If you’re encountering issues during setup or testing, refer to the following categorized checks.

Connection issues

  • Confirm your subnets are in us-west-1a or us-west-1c.
  • Ensure the VPC endpoint status is “Available”.
  • Check DNS resolution for api.sambanova.custom.com.
  • Confirm your security group allows inbound HTTPS (port 443) from your VPC CIDR.
  • Make sure your AWS account is listed in the allowed principals for the endpoint service.

DNS resolution issues

  • VPC DNS settings must be enabled: both DNS hostnames and DNS resolution support.

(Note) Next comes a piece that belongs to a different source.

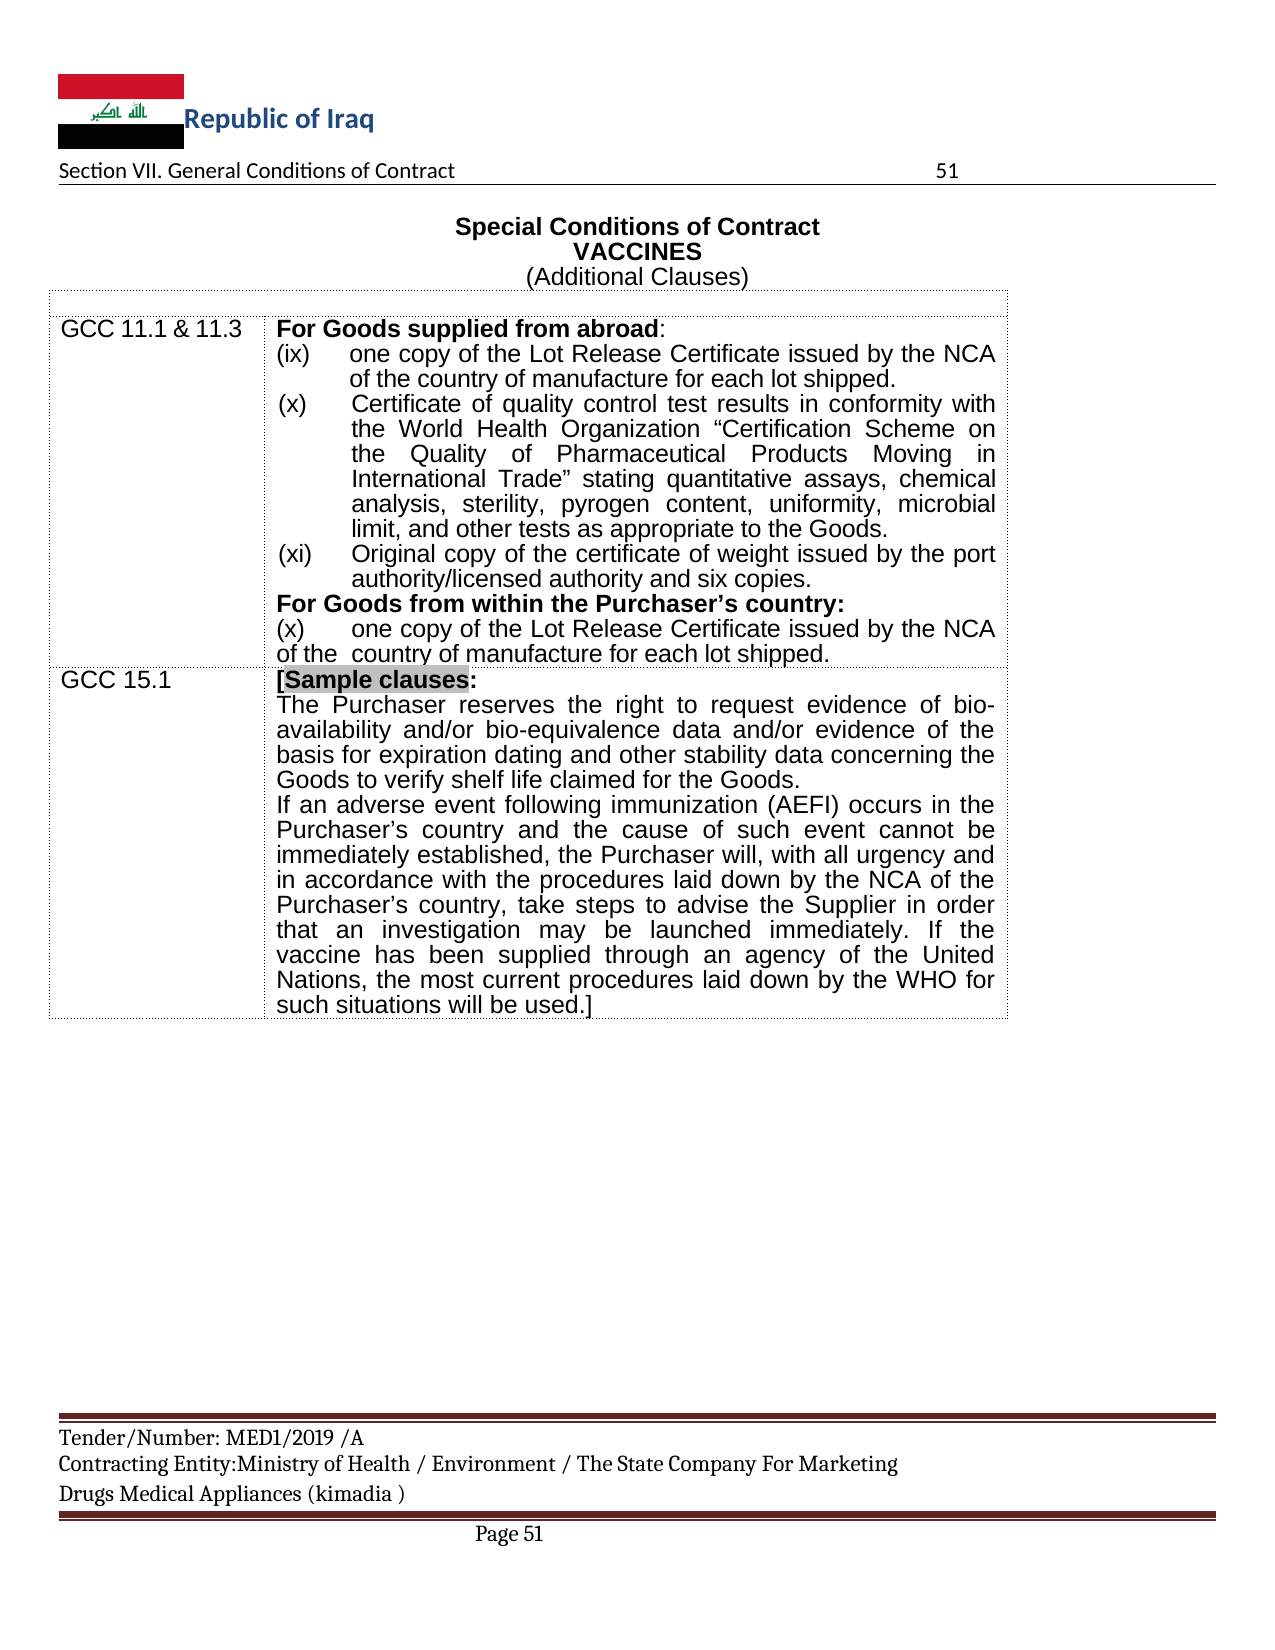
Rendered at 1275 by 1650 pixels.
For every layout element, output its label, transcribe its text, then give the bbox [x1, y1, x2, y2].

  • Private DNS cannot be enabled for this endpoint service—this is expected.

  • Confirm the Route 53 private hosted zone is associated with the correct VPC.

  • Ensure an A record maps your custom domain to the endpoint’s IP addresses.

  • Run DNS checks from an instance in the VPC using:

    nslookup api.sambanova.custom.com
    dig api.sambanova.custom.com
    
  • Use the exact custom domain as documented.

HTTPS connection issues

  • Always connect via HTTPS (port 443).

  • Use the -k flag with curl to accept self-signed certificates:

    curl -k ...

  • Include all required headers:

    • Host: api.sambanova.ai
    • Authorization: Bearer <your-api-token>
    • Content-Type: application/json

Validation commands

Use the following commands to validate your endpoint configuration and DNS setup.

1. Check endpoint status and private DNS settings

aws ec2 describe-vpc-endpoints \
  --vpc-endpoint-ids <endpoint-id> \
  --region us-west-1

2. Test DNS resolution for custom domain

nslookup api.sambanova.custom.com

3. Test HTTPS connectivity

telnet api.sambanova.custom.com 443

4. Verify route 53 configuration

aws route53 list-hosted-zones
aws route53 get-hosted-zone --id <hosted-zone-id>
aws route53 list-resource-record-sets --hosted-zone-id <hosted-zone-id>

5. Get endpoint network interfaces and private IPs

aws ec2 describe-network-interfaces \
  --filters Name=vpc-endpoint-id,Values=<endpoint-id> \
  --query 'NetworkInterfaces[*].PrivateIpAddress' \
  --region us-west-1

Next steps

After successfully connecting to SambaNova Cloud via AWS PrivateLink:

  • Start making API requests using your private or custom DNS name.
  • Use AWS CloudWatch to monitor endpoint performance and availability.
  • Share this setup internally as a reference for additional teams or use cases.
  • Reach out to [email protected] if you need access to additional models, custom endpoints, or higher throughput capacity.

Summary

By following these recommendations, you can ensure high availability, maintain strict security controls, and optimize DNS configuration and performance for your VPC endpoints.

  • All resources must be created in the us-west-1 region.
  • Use both us-west-1a and us-west-1c availability zones to ensure high availability.
  • Configure security group rules to be as restrictive as possible while still allowing necessary traffic.
  • The VPC endpoint’s DNS name is unique and automatically generated.
  • Private DNS resolution is only available from within the VPC.
  • You can assign a custom domain name within your VPC for easier access and management.
  • DNS changes may take up to five minutes to propagate (TTL = 300).
  • Regularly monitor the health and performance of your VPC endpoint.